Recent polling reflects how wide the gap has grown. In March, when Biden first sheltered in place, polls showed him with a 6-point lead over the president, according to the RealClearPolitics polling average - his advantage was smaller than Hillary Clinton at a similar point in March 2016 after she emerged as the de facto Democratic nominee for president.

Now, three months later, Biden has widened his lead to 10 points - three points better than Clinton's margin at this point in 2016. Polls also show that Biden's favorability rating is higher than Clinton.

Biden's time away from the trail has also proven to be lucrative for his campaign. Democrats have responded by sending tens of millions of dollars to their party and Biden's campaign, which is suddenly flexing its muscle as a small-dollar juggernaut, raised more money than Trump's in May.

Over the same period, Biden has shied away from numerous national TV interviews in favor of talking to local press, especially in swing states. The local hits make it harder for Republican groups to monitor Biden on TV and catch the gaffe-prone candidate making a mistake on video, the life blood of a campaign that is intent on portraying the former vice president as feeble-minded and weak.

"There's no rule in politics that says you have to be omnipresent. In fact, sometimes it's strategically wiser and more effective to be less visible but more impactful when you are visible," said Ian Sams, a Democratic consultant who worked on Kamala Harris' presidential campaign.

Some Democrats worry that in playing it safe Biden is squandering opportunities to attract more millennials and liberal voters by not taking more aggressive positions on issues like police reform.

"I appreciate that Biden has expanded his base. I think it's mainly because he has played it safe," said Yasmine Taeb, a Democratic National Committee member from Virginia. "He's made some public statements in the wake of the protests, but for the most part he's also taken advantage of the pandemic and he's laid low.

"That may be working for him now, but the American people, the grassroots, we're also looking for a bold leader," she added. "We want someone out there and demanding justice and being as angry and as passionate as the rest of us."

Still, the need for social distance aligns well with his campaign's strategy of limiting press access to the candidate. And, unlike in Trump's case, big rallies were never Biden's forte anyway.
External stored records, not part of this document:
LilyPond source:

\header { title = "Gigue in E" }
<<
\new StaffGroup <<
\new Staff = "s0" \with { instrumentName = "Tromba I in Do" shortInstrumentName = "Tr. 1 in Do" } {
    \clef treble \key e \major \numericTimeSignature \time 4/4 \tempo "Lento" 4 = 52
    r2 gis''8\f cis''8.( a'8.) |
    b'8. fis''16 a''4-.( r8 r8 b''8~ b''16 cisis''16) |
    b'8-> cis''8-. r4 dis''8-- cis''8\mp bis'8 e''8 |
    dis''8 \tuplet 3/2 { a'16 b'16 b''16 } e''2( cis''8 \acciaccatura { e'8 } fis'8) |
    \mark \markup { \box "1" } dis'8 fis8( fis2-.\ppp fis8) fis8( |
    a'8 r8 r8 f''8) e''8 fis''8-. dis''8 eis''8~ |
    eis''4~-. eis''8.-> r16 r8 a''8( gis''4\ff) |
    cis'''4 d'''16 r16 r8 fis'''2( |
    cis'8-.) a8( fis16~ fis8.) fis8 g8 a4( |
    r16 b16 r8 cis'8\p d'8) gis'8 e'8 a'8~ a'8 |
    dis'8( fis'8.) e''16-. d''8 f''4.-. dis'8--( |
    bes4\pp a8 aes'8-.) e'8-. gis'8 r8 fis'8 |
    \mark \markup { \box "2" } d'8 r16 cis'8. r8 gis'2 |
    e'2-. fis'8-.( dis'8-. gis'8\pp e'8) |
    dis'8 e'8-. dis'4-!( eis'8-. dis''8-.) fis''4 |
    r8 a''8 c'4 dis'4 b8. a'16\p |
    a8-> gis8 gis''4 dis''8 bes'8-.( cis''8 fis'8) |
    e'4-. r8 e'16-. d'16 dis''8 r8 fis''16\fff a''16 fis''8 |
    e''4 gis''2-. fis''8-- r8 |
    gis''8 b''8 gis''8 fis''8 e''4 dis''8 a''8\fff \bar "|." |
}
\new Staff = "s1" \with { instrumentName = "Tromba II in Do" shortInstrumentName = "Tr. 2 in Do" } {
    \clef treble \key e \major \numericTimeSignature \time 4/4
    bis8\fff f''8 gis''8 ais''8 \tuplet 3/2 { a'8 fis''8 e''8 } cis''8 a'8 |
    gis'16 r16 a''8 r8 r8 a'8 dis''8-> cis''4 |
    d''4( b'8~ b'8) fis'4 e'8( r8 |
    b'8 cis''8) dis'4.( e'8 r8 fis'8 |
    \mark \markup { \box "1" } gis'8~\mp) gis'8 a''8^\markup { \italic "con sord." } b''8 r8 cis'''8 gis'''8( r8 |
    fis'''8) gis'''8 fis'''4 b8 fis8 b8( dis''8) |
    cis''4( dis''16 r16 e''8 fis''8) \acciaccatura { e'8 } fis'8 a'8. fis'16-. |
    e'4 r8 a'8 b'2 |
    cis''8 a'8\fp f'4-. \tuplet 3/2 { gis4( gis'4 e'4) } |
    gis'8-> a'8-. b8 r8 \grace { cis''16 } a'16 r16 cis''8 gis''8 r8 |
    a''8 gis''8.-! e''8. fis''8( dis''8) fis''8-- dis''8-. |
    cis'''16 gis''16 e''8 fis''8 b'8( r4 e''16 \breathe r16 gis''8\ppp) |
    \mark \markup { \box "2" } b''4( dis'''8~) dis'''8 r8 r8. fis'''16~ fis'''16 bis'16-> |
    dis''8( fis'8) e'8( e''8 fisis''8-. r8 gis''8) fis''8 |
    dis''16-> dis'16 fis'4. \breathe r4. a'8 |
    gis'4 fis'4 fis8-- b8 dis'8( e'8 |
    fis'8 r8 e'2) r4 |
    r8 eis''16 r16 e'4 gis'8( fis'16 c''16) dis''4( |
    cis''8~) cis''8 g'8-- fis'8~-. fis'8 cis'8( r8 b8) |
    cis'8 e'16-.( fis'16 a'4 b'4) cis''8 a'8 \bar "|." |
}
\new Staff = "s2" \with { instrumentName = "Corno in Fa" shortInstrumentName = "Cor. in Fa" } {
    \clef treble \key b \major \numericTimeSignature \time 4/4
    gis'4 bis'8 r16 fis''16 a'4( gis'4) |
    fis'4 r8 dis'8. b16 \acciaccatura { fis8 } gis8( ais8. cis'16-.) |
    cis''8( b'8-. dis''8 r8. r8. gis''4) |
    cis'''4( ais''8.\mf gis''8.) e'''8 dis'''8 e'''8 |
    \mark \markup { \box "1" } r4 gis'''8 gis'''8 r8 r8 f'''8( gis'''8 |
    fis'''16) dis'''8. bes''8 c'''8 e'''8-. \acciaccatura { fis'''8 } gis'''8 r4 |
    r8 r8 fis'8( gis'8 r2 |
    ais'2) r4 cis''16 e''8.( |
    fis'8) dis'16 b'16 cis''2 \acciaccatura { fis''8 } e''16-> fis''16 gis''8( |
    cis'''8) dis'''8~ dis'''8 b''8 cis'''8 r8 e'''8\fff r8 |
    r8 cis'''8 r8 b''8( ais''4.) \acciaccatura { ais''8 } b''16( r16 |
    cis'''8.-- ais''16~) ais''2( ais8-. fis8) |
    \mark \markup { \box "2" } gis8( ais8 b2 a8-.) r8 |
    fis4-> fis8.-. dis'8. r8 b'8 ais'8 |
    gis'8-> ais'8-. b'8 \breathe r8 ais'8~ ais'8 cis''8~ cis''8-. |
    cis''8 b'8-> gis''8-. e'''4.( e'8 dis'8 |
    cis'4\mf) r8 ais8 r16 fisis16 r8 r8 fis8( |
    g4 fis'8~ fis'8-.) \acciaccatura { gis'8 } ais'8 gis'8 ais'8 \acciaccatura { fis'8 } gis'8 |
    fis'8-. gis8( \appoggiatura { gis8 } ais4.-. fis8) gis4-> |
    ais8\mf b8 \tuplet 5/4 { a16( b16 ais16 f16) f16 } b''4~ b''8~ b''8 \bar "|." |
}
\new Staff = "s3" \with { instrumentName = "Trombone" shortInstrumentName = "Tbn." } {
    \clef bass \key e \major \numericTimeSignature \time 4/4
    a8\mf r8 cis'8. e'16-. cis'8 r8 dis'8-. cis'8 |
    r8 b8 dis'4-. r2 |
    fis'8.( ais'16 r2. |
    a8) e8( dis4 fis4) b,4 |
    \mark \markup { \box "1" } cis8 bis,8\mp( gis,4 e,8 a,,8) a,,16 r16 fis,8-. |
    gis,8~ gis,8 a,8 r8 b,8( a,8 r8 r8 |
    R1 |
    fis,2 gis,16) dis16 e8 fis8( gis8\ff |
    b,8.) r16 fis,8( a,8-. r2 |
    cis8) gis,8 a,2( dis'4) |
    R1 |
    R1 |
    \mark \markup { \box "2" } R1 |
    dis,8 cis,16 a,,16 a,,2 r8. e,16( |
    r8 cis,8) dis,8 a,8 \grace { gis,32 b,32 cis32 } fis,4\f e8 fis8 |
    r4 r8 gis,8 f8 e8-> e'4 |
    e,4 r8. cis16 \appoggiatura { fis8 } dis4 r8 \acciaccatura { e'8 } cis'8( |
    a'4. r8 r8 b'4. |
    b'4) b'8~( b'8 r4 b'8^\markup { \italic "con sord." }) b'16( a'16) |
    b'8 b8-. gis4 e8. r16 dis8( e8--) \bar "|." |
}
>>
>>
Trump's Tulsa speech last week revealed just how difficult it has been for him to attack Biden - when Trump mentioned him, he was booed far less passionately than when Trump attacked liberal Congresswomen Alexandria Ocasio Cortez and Ilhan Omar.

All of it has caused the Trump campaign to heighten their attacks on Biden in an attempt to draw him out. Trump last week began embarking on a media blitz, granting interviews with Washington reporters as the campaign and its allies began accusing the Democrat of ducking the media.

"It's been 82 days since Joe Biden held a press conference," Trump campaign manager Brad Parscale tweeted Tuesday, adding the hashtag "#HidenBiden."

The day before, the campaign said via email that Biden was ducking press conferences "because his handlers are likely terrified of him attempting to answer questions about the economic pain his resistance to reopening is causing."

Trump's campaign has also challenged Biden to an extra round of debates. The Biden campaign, however, said it wants Trump to commit first to the three traditional events hosted by the Commission on Presidential Debates.

Doug Herman, a Democratic strategist in Los Angeles, said Biden has time until the convention to ramp up his events and presence on the trail - if he wants. But the more important objective, he said, is for the former vice president to maintain a steady public presence without needlessly taking Trump's bait.

"Joe Biden is the most personally relatable leader in America today in terms of his ability to empathize with people in pain," Herman said. "And there's a lot of economic, racial and health-related pain in this society. "Events that portray his strengths on all three of those issues are really good for the campaign to do."